The final result were out on Wednesday. As expected I couldn’t continue anymore. I was a bit down and suffered another round with my parents. I expected that result, so I wasn’t that sad. When I received the mail, I thought: I truly need to go find a new study now.

The adviser at the school said, maybe I should take a year off and think well about what I want to study. I will have more time to search and explore the studies then. A part of me want to do what she said, but another part of me don’t. I weighted the pros and cons against each other. A bit conflicting.

 

Study this year Study next year
pros pros
I’ll be a year younger when I finish the study I may find a better suited study for me
I’ll have free transport (save around 400 a year) I can work full time and gain more experience
cons cons
Insecure over the study I won’t have free transport anymore
I don’t have time to find the better suited study for me I won’t be able to face my parents for a whole year
I’ll be older

If I go study this year, there’s another problem before me. Which one? Before I received the mail, I was already searching for a new study. There doesn’t seem to be anything that interest me aside from the two I’ve chosen before. My logical mind is saying to do the one I know I can make it. The one with the ICT is somewhat unstable for me. I like it, but I don’t have the confidence to make it through the three years. I also don’t have that much of time anymore. School starts 1 September. Headache.

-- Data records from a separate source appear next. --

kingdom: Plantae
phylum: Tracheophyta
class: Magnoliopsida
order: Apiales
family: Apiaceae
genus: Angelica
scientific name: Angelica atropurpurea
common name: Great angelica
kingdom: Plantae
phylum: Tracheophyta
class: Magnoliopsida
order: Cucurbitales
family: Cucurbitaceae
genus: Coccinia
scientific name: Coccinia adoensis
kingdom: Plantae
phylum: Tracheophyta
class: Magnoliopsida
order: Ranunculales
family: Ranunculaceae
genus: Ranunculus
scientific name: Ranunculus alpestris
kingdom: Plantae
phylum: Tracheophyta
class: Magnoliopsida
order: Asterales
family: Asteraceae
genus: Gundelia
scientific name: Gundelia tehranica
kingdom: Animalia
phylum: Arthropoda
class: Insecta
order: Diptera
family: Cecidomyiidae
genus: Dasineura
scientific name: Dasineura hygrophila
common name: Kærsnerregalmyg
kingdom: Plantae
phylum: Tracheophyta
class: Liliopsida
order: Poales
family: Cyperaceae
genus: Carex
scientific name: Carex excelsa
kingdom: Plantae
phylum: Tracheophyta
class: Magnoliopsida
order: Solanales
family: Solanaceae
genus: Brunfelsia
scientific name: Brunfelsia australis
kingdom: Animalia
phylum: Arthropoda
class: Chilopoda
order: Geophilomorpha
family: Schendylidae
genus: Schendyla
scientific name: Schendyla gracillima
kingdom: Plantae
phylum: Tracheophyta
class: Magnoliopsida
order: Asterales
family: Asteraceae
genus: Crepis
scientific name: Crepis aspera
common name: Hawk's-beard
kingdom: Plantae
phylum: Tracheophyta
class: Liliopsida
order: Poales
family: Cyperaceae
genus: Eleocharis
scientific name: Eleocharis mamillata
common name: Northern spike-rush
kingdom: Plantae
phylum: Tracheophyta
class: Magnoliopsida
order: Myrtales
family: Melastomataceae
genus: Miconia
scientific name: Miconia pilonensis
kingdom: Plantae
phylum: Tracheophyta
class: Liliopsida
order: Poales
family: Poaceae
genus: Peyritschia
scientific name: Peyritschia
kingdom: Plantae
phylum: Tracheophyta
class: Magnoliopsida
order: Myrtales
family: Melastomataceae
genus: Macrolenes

Aside from searching for new studies, the adviser and I went back to what went wrong all these years. Why it went wrong? We searched for the core of the problem. I always thought that the reason for failing was because I didn’t do much and because I was addicted to my laptop. That was part of the problem, but the main reason why I didn’t feel any motivation or had any interest to concentrate is because I’ve ADD. It did come as a surprise, because before Chronos5884 commented about ADHD/ADD, I didn’t even know that such a thing existed.

This week I have an appointed with a specialist in ADD. Although I don’t know what he/she will say, I plan to get the help I need. I need to combat my problems because I can’t continue like this. I’ve been doing nothing for four years already. It’s really time to get things straight.